Studio album by Đorđe Balašević
- Released: December 21, 2001 - Slovenia December 24, 2001 - Federal Republic of Yugoslavia December 28, 2001 - Croatia
- Recorded: November–December 2001
- Studio: Music Factory Studio, Košutnjak, Belgrade
- Genre: Rock Folk rock
- Length: 58:47
- Label: Hi-Fi Centar
- Producer: Đorđe Petrović

Đorđe Balašević chronology
| Da l' je sve bilo samo fol? (2000) | Dnevnik starog momka (2001) | Ostaće okrugli trag na mestu šatre (2003) |

= Dnevnik starog momka =

Dnevnik starog momka (trans. Diary of an Old Bachelor) is the eleventh studio album released by Serbian and former Yugoslav singer-songwriter Đorđe Balašević.

Balašević's first album after the 2000 political changes in Serbia, Dnevnik starog momka featured only love songs, each having a female name as its title (for this reason most songs remain better known by their unofficial titles, for an example: "Jaroslava" is better known as "Princezo, javi se", "Anđela" as "Moja je draga veštica" etc.). The first letters of the songs' names form the acrostic "Olja je najbolja" (Olja is the best), which refers to Balašević's wife Olivera "Olja" Balašević.
◆ ◆ ◆ ◆
> PROBLEMS TO WORK ON
A - From the Dnevnik starog momka article, please copy word for word everything from "Dnevnik starog momka (trans." down to "singer-songwriter Đorđe Balašević.".
B - According to the Dnevnik starog momka article, what acrostic do the first letters of the song titles form?
C - List every country the Dnevnik starog momka article gives as a place where the album was released.

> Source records
◆ ◆ ◆ ◆
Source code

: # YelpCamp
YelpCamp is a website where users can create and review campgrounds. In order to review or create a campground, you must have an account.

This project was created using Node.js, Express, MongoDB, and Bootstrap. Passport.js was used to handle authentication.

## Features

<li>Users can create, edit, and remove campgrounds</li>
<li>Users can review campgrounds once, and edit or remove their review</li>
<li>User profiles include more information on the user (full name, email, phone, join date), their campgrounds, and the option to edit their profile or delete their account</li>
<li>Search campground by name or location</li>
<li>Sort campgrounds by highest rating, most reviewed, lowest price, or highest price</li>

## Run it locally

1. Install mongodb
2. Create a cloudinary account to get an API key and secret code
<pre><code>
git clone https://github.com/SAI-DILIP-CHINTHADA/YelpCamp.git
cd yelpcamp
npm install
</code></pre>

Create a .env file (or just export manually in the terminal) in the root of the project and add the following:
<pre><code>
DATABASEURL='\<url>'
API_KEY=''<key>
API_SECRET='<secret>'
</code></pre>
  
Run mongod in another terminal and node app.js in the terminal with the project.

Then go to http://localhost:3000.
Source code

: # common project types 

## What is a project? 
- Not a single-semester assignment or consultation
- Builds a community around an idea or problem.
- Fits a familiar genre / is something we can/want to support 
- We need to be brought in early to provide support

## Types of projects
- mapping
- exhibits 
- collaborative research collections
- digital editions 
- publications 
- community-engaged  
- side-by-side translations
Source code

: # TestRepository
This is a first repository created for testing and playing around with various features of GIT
◆ ◆ ◆ ◆
> EXERCISE ANSWERS
A -
Dnevnik starog momka (trans. Diary of an Old Bachelor) is the eleventh studio album released by Serbian and former Yugoslav singer-songwriter Đorđe Balašević.

B - "Olja je najbolja" (Olja is the best).

C - Slovenia, Federal Republic of Yugoslavia, Croatia